* [Task goal]: Return each line of the data below that contains the string "lines".

* [Material provided]:
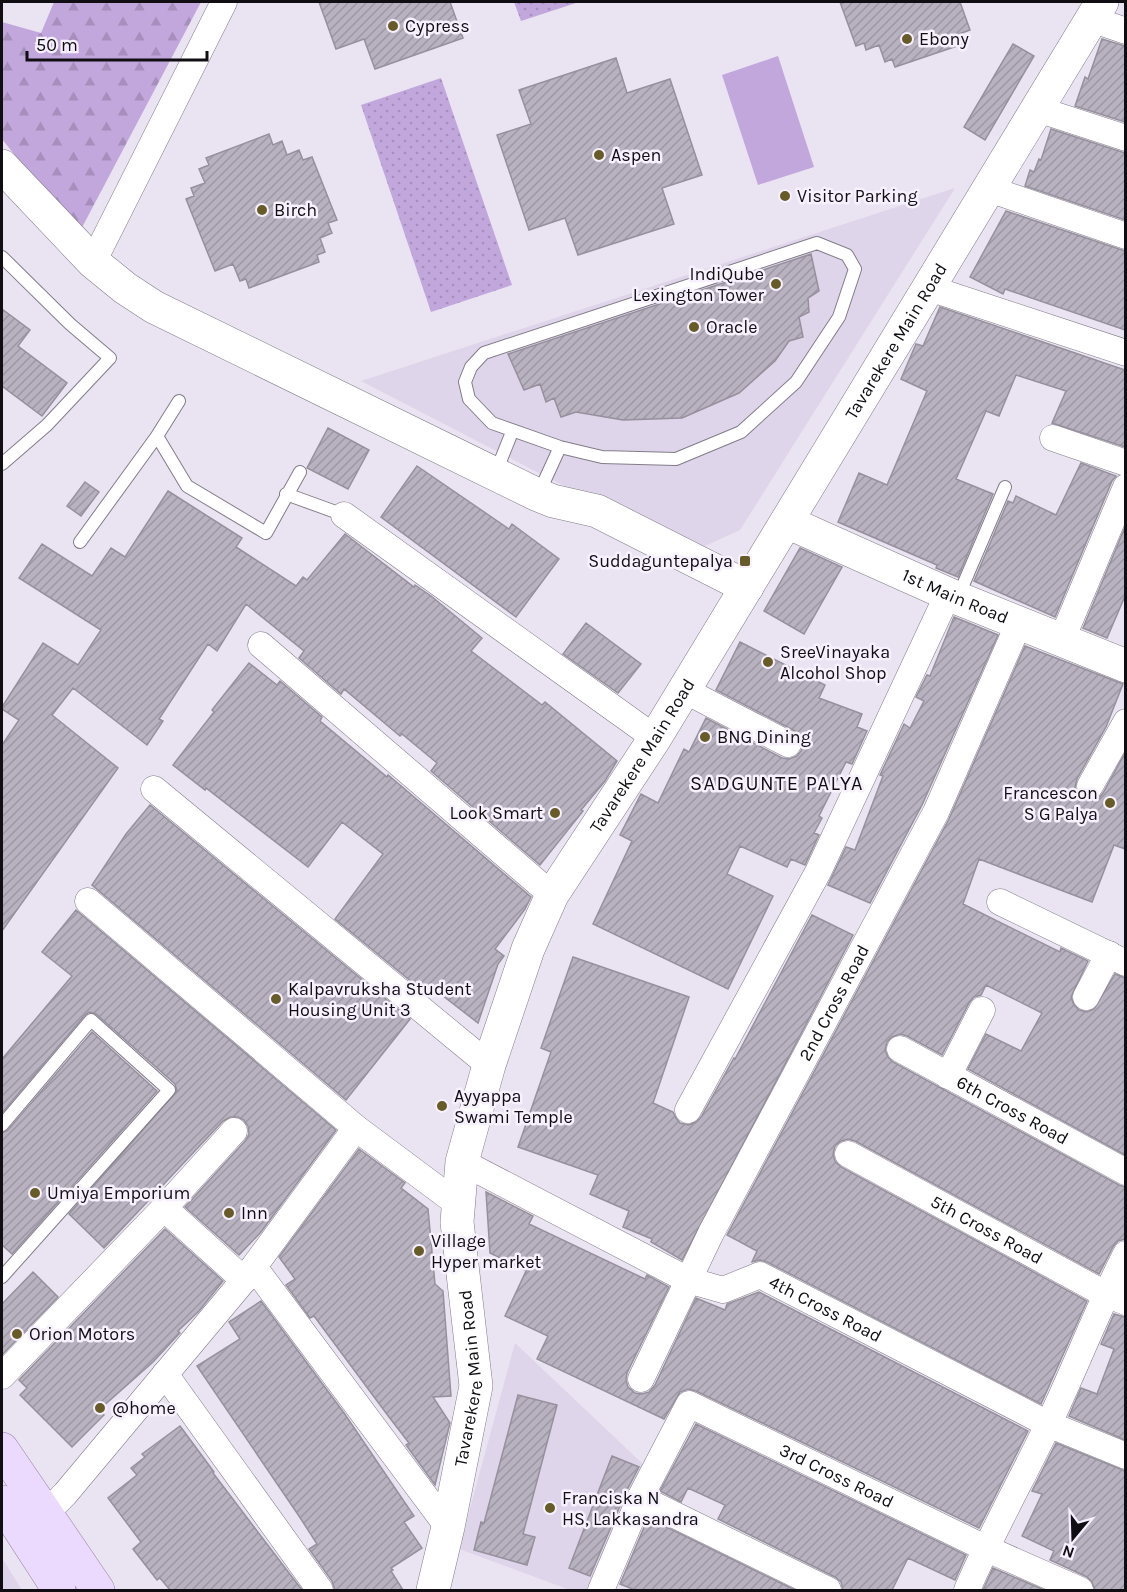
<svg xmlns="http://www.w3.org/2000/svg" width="1127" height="1592" viewBox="0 0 1127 1592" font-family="Karla,sans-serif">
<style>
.built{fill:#dfd5ea}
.green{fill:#c2a7dd}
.forest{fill:url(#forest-firs)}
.park{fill:url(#park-dots)}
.building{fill:url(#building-hatch);stroke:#96909d;stroke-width:1.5}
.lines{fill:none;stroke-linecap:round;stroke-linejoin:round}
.lane-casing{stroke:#827c88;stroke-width:14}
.street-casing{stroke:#827c88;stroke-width:27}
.secondary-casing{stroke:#827c88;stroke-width:34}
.primary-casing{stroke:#9682aa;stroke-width:34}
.lane{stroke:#fff;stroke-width:12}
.street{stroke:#fff;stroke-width:26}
.secondary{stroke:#fff;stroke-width:33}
.primary{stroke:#ebdafd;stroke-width:33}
.poi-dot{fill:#675c28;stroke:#f7f0fe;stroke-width:2}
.labels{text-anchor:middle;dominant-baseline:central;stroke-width:5;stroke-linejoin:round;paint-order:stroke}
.poi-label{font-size:18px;fill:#100e13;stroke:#f7f0fe;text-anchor:start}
.street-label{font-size:18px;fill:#100e13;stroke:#f7f0fe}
.neighbourhood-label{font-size:20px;letter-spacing:1.5px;fill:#100e13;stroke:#f7f0fe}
</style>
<defs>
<pattern id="forest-firs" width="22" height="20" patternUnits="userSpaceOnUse" patternTransform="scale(1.5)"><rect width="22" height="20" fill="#c2a7dd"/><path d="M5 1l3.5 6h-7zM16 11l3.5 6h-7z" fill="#a68fbd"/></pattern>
<pattern id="park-dots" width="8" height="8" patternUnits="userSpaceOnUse" patternTransform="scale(1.5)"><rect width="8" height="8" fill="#c2a7dd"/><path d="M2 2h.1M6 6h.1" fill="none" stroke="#a68fbd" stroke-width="1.8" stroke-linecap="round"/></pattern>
<pattern id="building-hatch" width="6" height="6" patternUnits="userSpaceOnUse" patternTransform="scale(1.5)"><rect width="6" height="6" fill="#b8b1bf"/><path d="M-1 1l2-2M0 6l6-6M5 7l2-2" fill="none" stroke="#9d97a3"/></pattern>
</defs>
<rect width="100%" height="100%" fill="#eae3f1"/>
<path class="built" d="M955,188L740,530L692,552L361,381Z
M515,1343L646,1467L596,1590H570L459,1549Z
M2,1558L22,1590H2Z"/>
<path class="green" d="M778,56L814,167L758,185L722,75Z"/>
<path class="forest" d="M54,2H201L78,235L2,139V22L41,33Z"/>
<path class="park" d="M514,2H579L521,21Z
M441,78L512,285L431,312L361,105Z"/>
<path class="building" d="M319,2H450L463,38L375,69L364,39L336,49Z
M840,2H960L970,30L959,34L963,44L895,67L892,59L885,62L879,45L866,50L864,43L856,46Z
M1102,39L1125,46V122L1075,106L1085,77L1088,79Z
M1013,44L1034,56L985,140L964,127Z
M616,58L627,93L670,79L702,175L662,188L674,224L578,255L565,218L529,230L497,135L531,124L519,90Z
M1051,129L1125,153V220L1025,186L1030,170L1034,172L1039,159L1041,160Z
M269,134L273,145L282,141L287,155L299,150L303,160L312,157L337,220L328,223L332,233L320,238L325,252L317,255L319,262L249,288L246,279L240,281L233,264L215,271L186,199L194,196L191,188L205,183L199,169L209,165L206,158Z
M1006,211L1125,251V330L1005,289L1003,294L970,277Z
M811,254L819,291L808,298L809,312L799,317L803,337L789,341L775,361L739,393L682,418L623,420L576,412L561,417L554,398L546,402L540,384L524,390L508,354Z
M940,307L1125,370V447L1052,423L1066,391L1016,375L999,416L986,411L956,479L993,494L958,577L936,568L937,565L838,522L859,473L887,485L927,391L901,379L916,344L923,346Z
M2,309L30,330L18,346L67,383L42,416L2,386Z
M328,428L369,450L348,489L307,468Z
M1081,463L1116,476L1112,481L1055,617L974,581L1008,501L1013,503L1016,496L1056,515Z
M417,466L509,529L512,524L559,559L516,617L381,517Z
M85,482L99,492L81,516L67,506Z
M168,491L242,538L236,547L296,586L303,577L307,580L345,534L414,587L415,585L431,596L482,638L471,651L542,705L545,702L617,761L605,781L581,810L583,811L540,865L431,771L437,763L402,734L400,736L344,689L341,694L299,658L304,651L246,604L217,651L208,644L159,719L163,721L147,745L73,688L52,715L118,768L2,931V745L19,720L2,709V707L43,643L78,665L101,630L19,578L42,544L92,576L111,548L125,557Z
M1125,527V596L1107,638L1083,628Z
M800,548L842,567L804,634L764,611Z
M954,617L998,635L922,805L870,903L828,885L846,847L855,850L883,776L880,775L904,724L910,728L924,701L916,697L927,675L930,676Z
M586,623L641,664L618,693L563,654Z
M740,642L825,685L819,698L862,714L857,727L867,731L852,764L846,762L819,816L822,818L814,833L819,835L805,865L791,859L787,867L740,846L727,874L773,896L728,989L593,924L632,841L620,835L641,794L658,803L684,749L689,752L706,718L782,758L789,759L797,756L801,751L803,743L801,736L795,731L716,690Z
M1025,646L1123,684L1106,727L1077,779L1075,787L1077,794L1083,799L1091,801L1098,799L1103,793L1125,753V849L1114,845L1092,902L979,859L963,904L1060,952L1061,948L1088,961L1071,997L1074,1005L1079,1010L1087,1012L1094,1009L1115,974L1125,978V1155L968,1069L986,1034L1021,1051L1042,1013L986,985L981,995L974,997L969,1003L942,1055L907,1036L900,1034L892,1037L887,1042L885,1050L888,1057L893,1062L1119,1185L1125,1187V1239L1118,1241L1113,1247L1099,1274L855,1141L848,1139L841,1141L835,1146L833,1154L835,1161L841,1167L1087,1301L1041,1404L767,1262L760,1260L752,1262L757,1251L727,1235L949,819Z
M249,663L277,685L280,681L322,717L320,721L387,777L388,775L400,785L531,897L525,909L495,949L504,956L498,964L478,1023L434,989L429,996L335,919L383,854L342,822L308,867L206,788L205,790L173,765L214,712L212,710Z
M150,805L410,1019L346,1100L92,885L126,834Z
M76,910L336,1130L261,1232L239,1255L185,1207L245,1141L249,1134L248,1126L244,1120L238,1117H230L223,1121L104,1248L69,1214L177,1091L175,1084L96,1014L89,1012L85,1015L2,1113V1059L72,976L42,952Z
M812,915L853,935L682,1260L651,1242L652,1239L623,1227L629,1211L590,1194L598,1175L518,1147L551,1052L541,1048L573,957L689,997L653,1103L673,1112L676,1118L680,1123L689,1125L696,1122L701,1117L734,1058L735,1059Z
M92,1032L157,1091L12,1254L2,1245V1133L8,1130Z
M359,1149L405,1183L401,1188L428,1209L435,1284L443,1291L451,1396L433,1397L450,1423L435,1485L406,1445L409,1443L389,1417L314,1316L310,1318L286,1285L295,1279L279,1257Z
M486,1192L533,1216L529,1224L645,1279L647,1275L669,1287L627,1373L626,1380L628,1387L635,1393L642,1394L649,1392L655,1385L696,1298L725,1310L727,1304L759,1292L1028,1431L979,1528L696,1391L688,1389L680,1392L664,1419L537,1359L548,1336L505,1316L526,1271L490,1253Z
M165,1229L223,1281L199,1311L178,1331L180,1333L178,1335L153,1362L100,1409L104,1415L72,1447L20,1395L27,1388L19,1380Z
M33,1272L58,1297L2,1355V1304Z
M261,1301L344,1413L414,1516L404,1522L422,1548L391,1568L393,1570L391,1571L403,1590H335L332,1581L309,1549L317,1544L299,1516L197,1366L240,1339L229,1322Z
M1114,1314L1125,1317V1440L1069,1416L1081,1388L1097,1394L1114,1349L1101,1344Z
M518,1395L557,1405L523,1534L535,1537L527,1565L474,1550L481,1522L484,1523Z
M696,1424L966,1555L955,1580L908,1558L892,1590H843L841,1582L835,1577L718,1519L725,1505L688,1488L681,1502L660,1491Z
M180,1426L214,1472L213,1473L302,1590H170L160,1578L157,1580L133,1549L141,1542L108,1498L137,1475L131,1468L145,1457L142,1454Z
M1056,1443L1125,1471V1590H1095L1092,1582L1087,1577L1050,1560L1054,1551L1022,1536L1042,1494L1032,1491Z
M612,1456L639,1467L626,1492L590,1576L569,1568Z
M648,1518L795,1590H635L620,1584Z
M993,1568L1044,1590H983Z"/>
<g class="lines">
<g class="lane-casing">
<path id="lane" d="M817,243L847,255L855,269L839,317L796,382L741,432L676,459L602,457L560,447L492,423L469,399L465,382L471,367L484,353Z
M2,257L70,324L110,358L47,425L2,464
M157,436L187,486L266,533L300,472
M496,472L512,432
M286,494L344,515
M538,495L560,447
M80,542L157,436L179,401
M958,597L1005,487
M2,1125L91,1020L169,1090L2,1277"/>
</g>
<g class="street-casing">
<g id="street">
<path d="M1091,19L1126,31"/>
<path d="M1037,109L1126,138"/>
<path d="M989,189L1126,236"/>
<path d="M93,262L224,2"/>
<path d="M929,288L1126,353"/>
<path d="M1053,438L1126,463"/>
<path d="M344,515L655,738"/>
<path d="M1062,639L1126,487"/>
<path d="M261,645L552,895"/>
<path d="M684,690L788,744"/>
<path d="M1090,786L1126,722"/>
<path d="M154,789L489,1065"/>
<path d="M88,901L356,1128L458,1204"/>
<path d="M1000,902L1126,963"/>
<path d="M1086,997L1109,954"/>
<path id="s1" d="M900,1049L1126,1172"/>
<path d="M948,1076L982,1010"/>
<path d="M688,1110L818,872L948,594"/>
<path id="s2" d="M848,1154L1105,1294L1126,1302"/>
<path id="s3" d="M462,1162L688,1280L723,1290L760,1275L1048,1424L1126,1456"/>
<path d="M164,1208L244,1280"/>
<path d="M254,1267L448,1527"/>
<path d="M165,1374L320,1590"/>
<path d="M2,1376L164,1208L234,1131"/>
<path id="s4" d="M641,1379L711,1233L936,812L1019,623"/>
<path d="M640,1498L828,1590"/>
<path d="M46,1513L65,1494L244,1280L356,1128"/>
<path id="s5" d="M601,1590L640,1498L689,1404L985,1548L1080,1590"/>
<path d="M967,1590C991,1534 1021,1481 1048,1425C1075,1369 1097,1310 1126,1254"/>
</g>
</g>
<g class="secondary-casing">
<g id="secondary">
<path d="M2,166L93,262L125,288L154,307L538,495L553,501L597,511L747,587"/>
<path id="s6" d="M787,522L957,598L1126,666"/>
<path id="s7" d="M433,1590L448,1527L476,1386L457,1222L462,1162L489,1065L528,949L552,895L655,738L1102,2"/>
</g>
</g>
<g class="primary-casing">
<path id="primary" d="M2,1449L98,1590
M2,1502L59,1590"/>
</g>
<use href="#lane" class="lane"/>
<use href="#street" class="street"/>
<use href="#secondary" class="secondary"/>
<use href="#primary" class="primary"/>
</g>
<g class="poi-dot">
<circle cx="393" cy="26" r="6"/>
<circle cx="907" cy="39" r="6"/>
<circle cx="599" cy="155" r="6"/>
<circle cx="785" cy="196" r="6"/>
<circle cx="262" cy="210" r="6"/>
<circle cx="776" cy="284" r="6"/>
<circle cx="694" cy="327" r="6"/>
<rect x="739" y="555" width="12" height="12" rx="3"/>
<circle cx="768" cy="662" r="6"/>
<circle cx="705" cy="737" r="6"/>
<circle cx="1110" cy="803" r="6"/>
<circle cx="555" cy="813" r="6"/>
<circle cx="276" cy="999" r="6"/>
<circle cx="442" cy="1106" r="6"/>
<circle cx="35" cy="1193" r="6"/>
<circle cx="229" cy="1213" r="6"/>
<circle cx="419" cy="1251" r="6"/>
<circle cx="17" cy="1334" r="6"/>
<circle cx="100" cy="1408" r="6"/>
<circle cx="550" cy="1508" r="6"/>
</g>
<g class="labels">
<g class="poi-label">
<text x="405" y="26">Cypress</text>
<text x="919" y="39">Ebony</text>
<text x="611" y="155">Aspen</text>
<text x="797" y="196">Visitor Parking</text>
<text x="274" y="210">Birch</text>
<text x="764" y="274" text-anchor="end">IndiQube<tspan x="764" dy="21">Lexington Tower</tspan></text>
<text x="706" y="327">Oracle</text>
<text x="733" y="561" text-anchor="end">Suddaguntepalya</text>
<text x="780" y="652">SreeVinayaka<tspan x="780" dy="21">Alcohol Shop</tspan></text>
<text x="717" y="737">BNG Dining</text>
<text x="1098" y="793" text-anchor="end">Francescon<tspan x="1098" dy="21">S G Palya</tspan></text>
<text x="543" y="813" text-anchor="end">Look Smart</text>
<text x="288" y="989">Kalpavruksha Student<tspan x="288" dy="21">Housing Unit 3</tspan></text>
<text x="454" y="1096">Ayyappa<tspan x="454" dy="21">Swami Temple</tspan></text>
<text x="47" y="1193">Umiya Emporium</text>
<text x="241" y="1213">Inn</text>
<text x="431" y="1241">Village<tspan x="431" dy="21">Hyper market</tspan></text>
<text x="29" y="1334">Orion Motors</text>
<text x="112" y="1408">@home</text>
<text x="562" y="1498">Franciska N<tspan x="562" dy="21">HS, Lakkasandra</tspan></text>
</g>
<g class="street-label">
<text stroke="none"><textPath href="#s7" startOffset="1368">Tavarekere Main Road</textPath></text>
<text stroke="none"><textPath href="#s6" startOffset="184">1st Main Road</textPath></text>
<text stroke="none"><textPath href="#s7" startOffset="882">Tavarekere Main Road</textPath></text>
<text stroke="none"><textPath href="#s4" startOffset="423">2nd Cross Road</textPath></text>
<text stroke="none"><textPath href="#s1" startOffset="128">6th Cross Road</textPath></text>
<text stroke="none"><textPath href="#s2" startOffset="158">5th Cross Road</textPath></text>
<text stroke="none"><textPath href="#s3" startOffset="405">4th Cross Road</textPath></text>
<text stroke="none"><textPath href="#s7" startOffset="216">Tavarekere Main Road</textPath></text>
<text stroke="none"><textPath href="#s5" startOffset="370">3rd Cross Road</textPath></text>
</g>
<g class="neighbourhood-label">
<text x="777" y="783">SADGUNTE PALYA</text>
</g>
</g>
<rect width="1127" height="1592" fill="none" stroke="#100e13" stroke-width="6"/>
<g transform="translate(1073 1538) rotate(199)" stroke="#f7f0fe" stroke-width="4.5" paint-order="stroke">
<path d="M0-4.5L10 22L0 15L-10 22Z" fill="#100e13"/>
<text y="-9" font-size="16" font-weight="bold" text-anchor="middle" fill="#100e13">N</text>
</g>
<path d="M27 51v9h180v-9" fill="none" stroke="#100e13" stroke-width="3"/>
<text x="36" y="51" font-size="18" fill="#100e13" stroke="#f7f0fe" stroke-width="4.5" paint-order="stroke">50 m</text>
</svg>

* [Solution to this task]:
.lines{fill:none;stroke-linecap:round;stroke-linejoin:round}
<g class="lines">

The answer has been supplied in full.